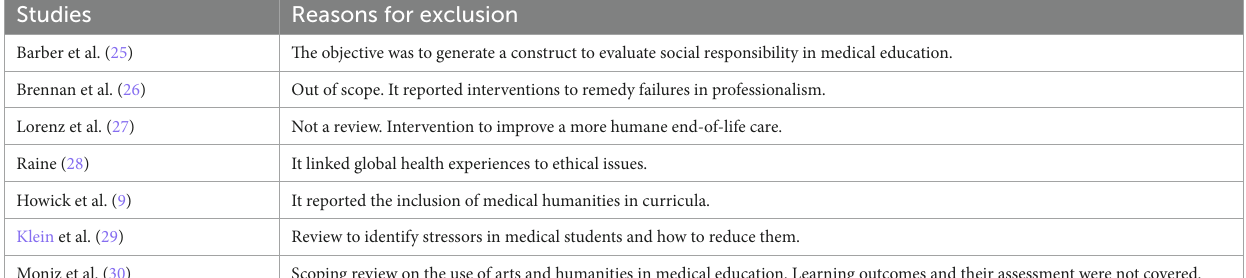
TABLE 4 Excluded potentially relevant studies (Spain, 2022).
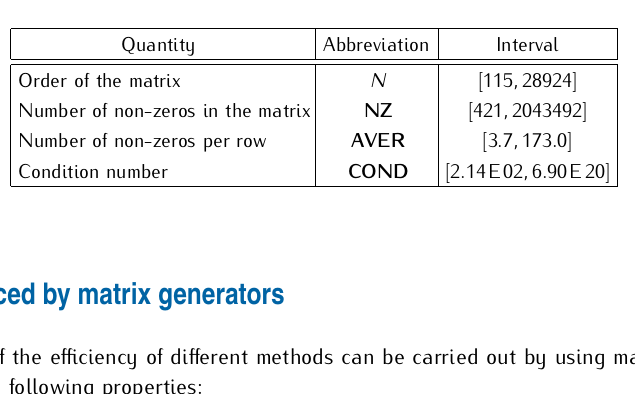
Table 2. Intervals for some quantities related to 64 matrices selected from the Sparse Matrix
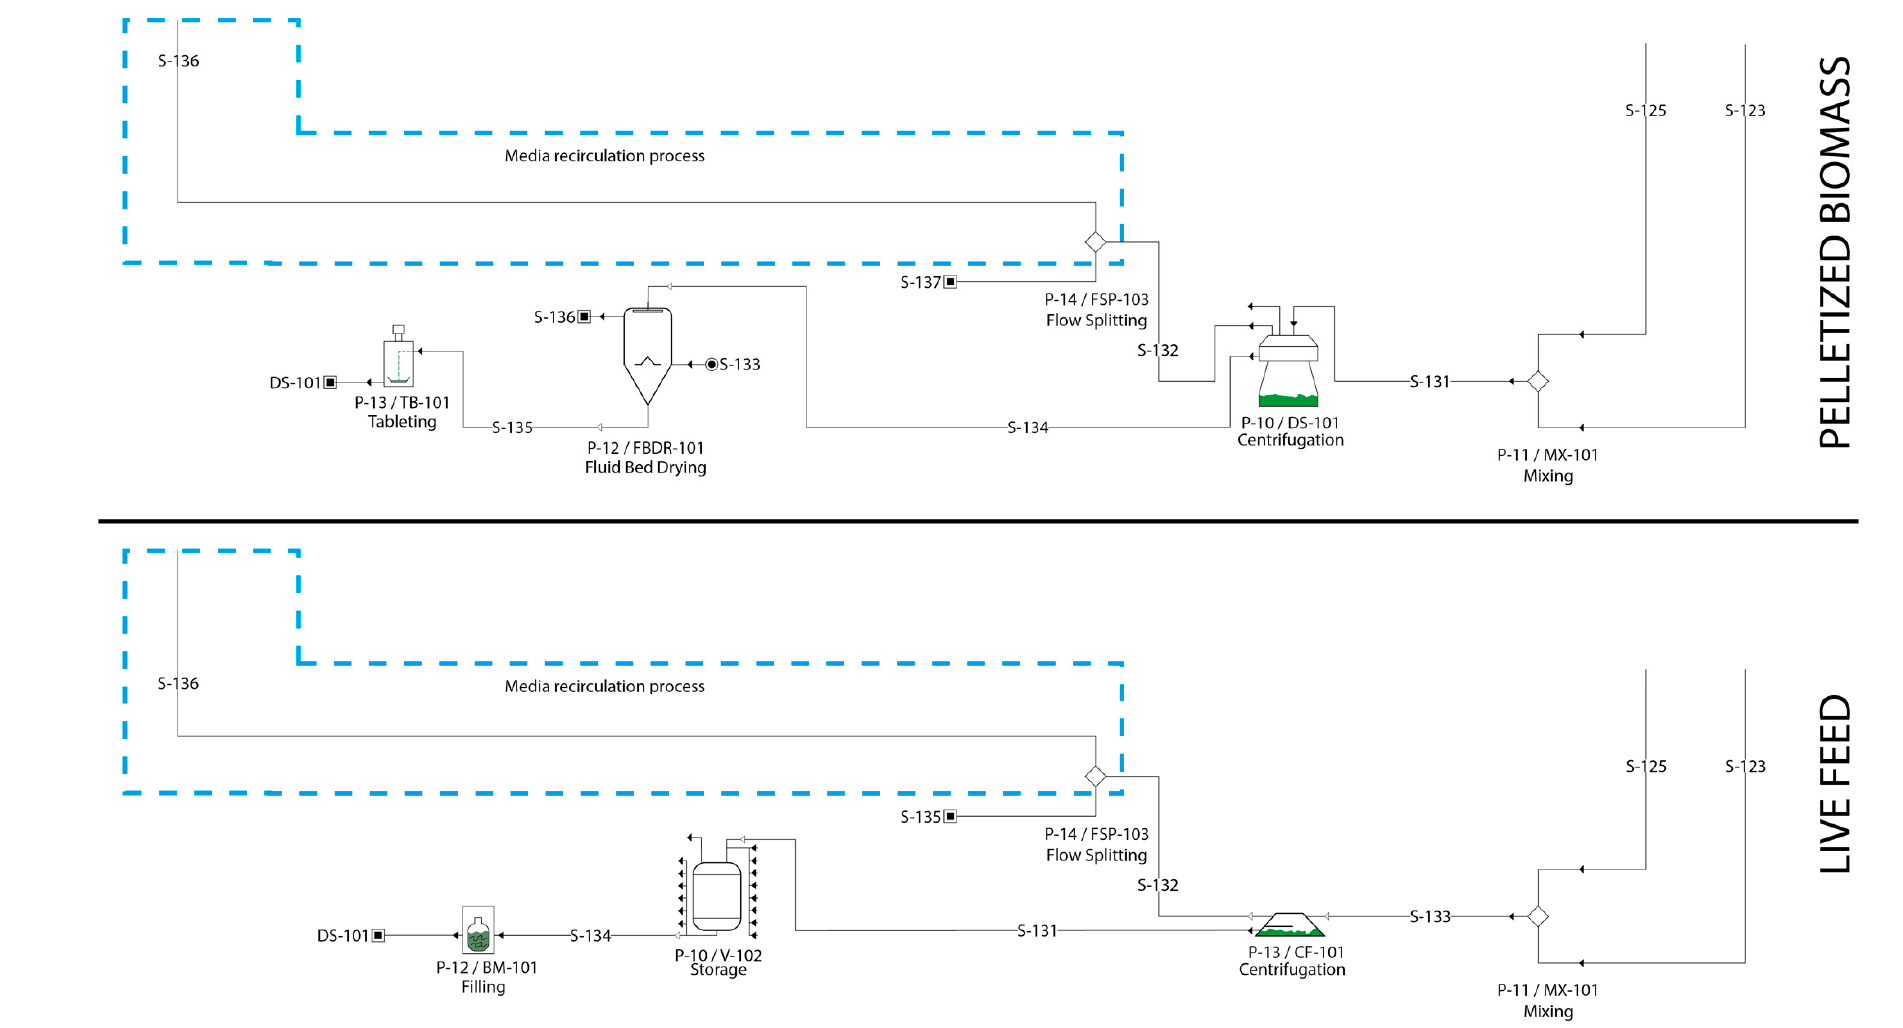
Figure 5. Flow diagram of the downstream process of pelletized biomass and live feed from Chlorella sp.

* **TASK DESCRIPTION**: Every line above is to be reproduced verbatim, and the pictures are to be omitted.

* **WORKED SOLUTION**:
TABLE 4 Excluded potentially relevant studies (Spain, 2022).
Table 2. Intervals for some quantities related to 64 matrices selected from the Sparse Matrix
Figure 5. Flow diagram of the downstream process of pelletized biomass and live feed from Chlorella sp.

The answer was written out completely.